I'm having a hard time getting over my first lover. I lost my virginity to him a couple of months ago, but since then we've ended things. It was long distance so we flirted a lot via Internet chats, email, etc. I realized I just can't manage a long-distance relationship, but I still can't get him out of life. He's in my thoughts and everything reminds me of him.
Something about his personality makes me feel so confident, but the distance and a big age difference has made me sure I need to let go. Except each time I sign online he sends me a flirty message. He even sends me sweet text messages on my phone. His contact only fuels the fire. I can't seem to forget him or stop responding to him.
— Completely Helpless Hallie
To see DearSugar's answer, read more.
Dear Completely Helpless Hallie,
Letting go can feel nearly impossible when you still care about someone but know that being with them isn't the right decision. We can't choose who we fall in love with, but we have a choice about who we want to be with, and considering the age gap and the distance, it sounds like you've made the right choice for you. Unfortunately, making the decision to end a relationship is only one half of the equation in moving on. Then the real willpower has to kick in!

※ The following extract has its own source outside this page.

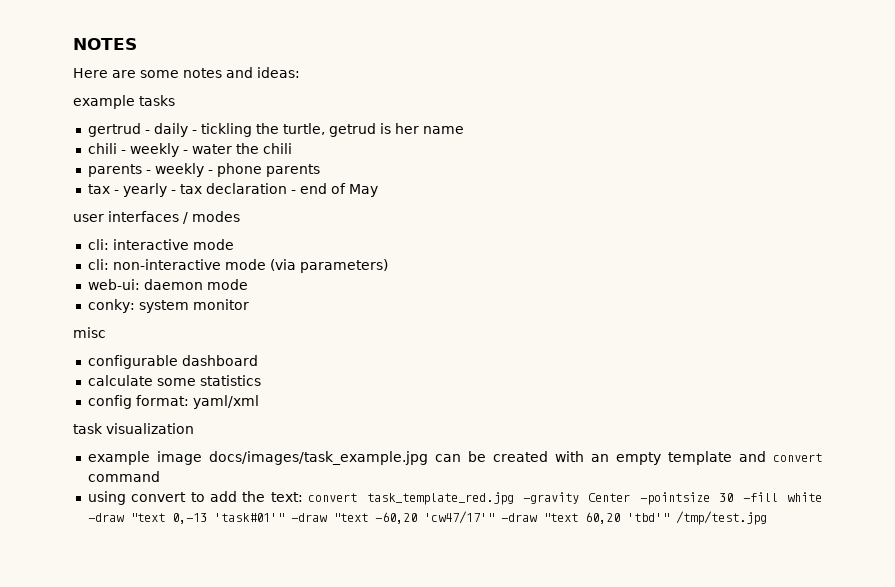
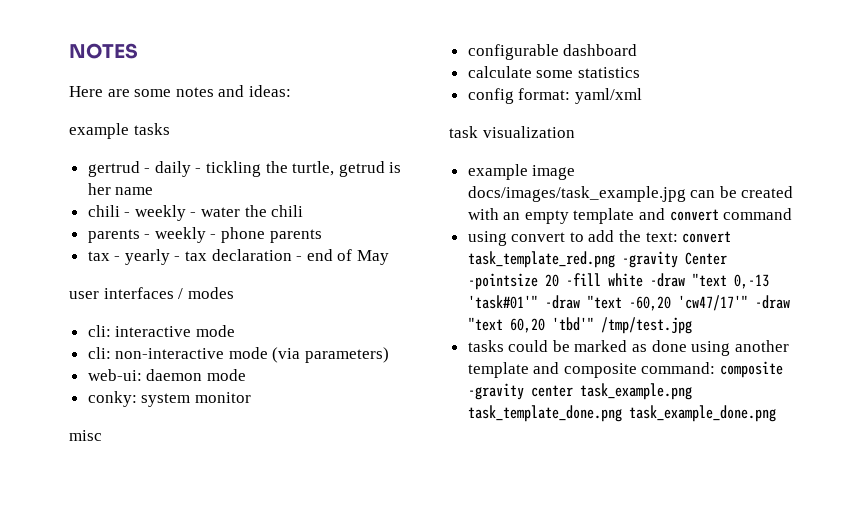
[366,492,514,505] task_template_red.jpg -> [467,251,615,268] task_template_red.png
[719,493,734,502] 30 -> [544,274,559,287] 20
(767, 518) none -> [467,340,789,356] [467,361,784,378] [467,383,692,400] [467,405,776,422] // tasks could be marked as done using another template and composite command: composite -gravity center task_example.png task_template_done.png task_example_done.png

Obviously his consistent contact is making things more difficult than usual, so it's time to cut all ties. I wouldn't go so far as to change your number or screen name, but blocking him on your IM or asking for some space would be effective in diminishing interaction. But regardless of his effort to stay in touch, it's really up to you to no longer respond to him. It's not an easy thing to do, but it is a very important step in letting go.
Eventually time will do the trick, but for now, if ignoring him seems impossible, just try responding without actually pressing "send." Turn off your computer or remove his phone number and delete his messages before even reading them. It's not fun, but it'll get easier each time you do it.